**REQUEST:** Copy each line below in which the word "have" occurs.
● ● ● ●
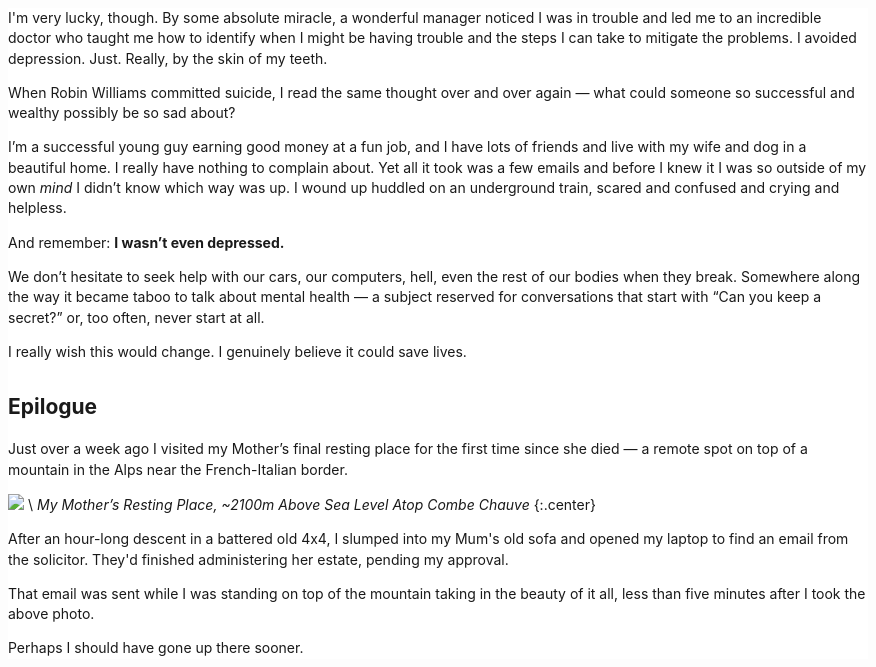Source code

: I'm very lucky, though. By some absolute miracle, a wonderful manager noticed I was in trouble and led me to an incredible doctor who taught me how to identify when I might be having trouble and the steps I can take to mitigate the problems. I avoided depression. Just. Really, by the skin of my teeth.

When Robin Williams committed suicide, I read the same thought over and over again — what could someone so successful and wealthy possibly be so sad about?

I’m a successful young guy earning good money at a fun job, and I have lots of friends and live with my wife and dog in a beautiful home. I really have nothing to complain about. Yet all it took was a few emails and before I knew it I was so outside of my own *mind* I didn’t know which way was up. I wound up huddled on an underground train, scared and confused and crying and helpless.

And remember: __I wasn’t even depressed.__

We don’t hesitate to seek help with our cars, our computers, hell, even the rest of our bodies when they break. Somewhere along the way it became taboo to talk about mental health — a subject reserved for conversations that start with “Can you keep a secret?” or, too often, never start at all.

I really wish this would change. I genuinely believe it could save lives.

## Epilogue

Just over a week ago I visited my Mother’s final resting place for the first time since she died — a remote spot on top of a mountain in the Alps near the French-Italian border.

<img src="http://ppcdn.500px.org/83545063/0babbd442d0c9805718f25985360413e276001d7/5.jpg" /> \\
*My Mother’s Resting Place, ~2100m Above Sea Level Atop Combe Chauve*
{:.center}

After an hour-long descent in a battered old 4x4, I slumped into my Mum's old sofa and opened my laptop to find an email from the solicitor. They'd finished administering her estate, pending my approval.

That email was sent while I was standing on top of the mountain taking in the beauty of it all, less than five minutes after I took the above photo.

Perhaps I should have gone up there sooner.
● ● ● ●
**RESULT BELOW:**
I’m a successful young guy earning good money at a fun job, and I have lots of friends and live with my wife and dog in a beautiful home. I really have nothing to complain about. Yet all it took was a few emails and before I knew it I was so outside of my own *mind* I didn’t know which way was up. I wound up huddled on an underground train, scared and confused and crying and helpless.
Perhaps I should have gone up there sooner.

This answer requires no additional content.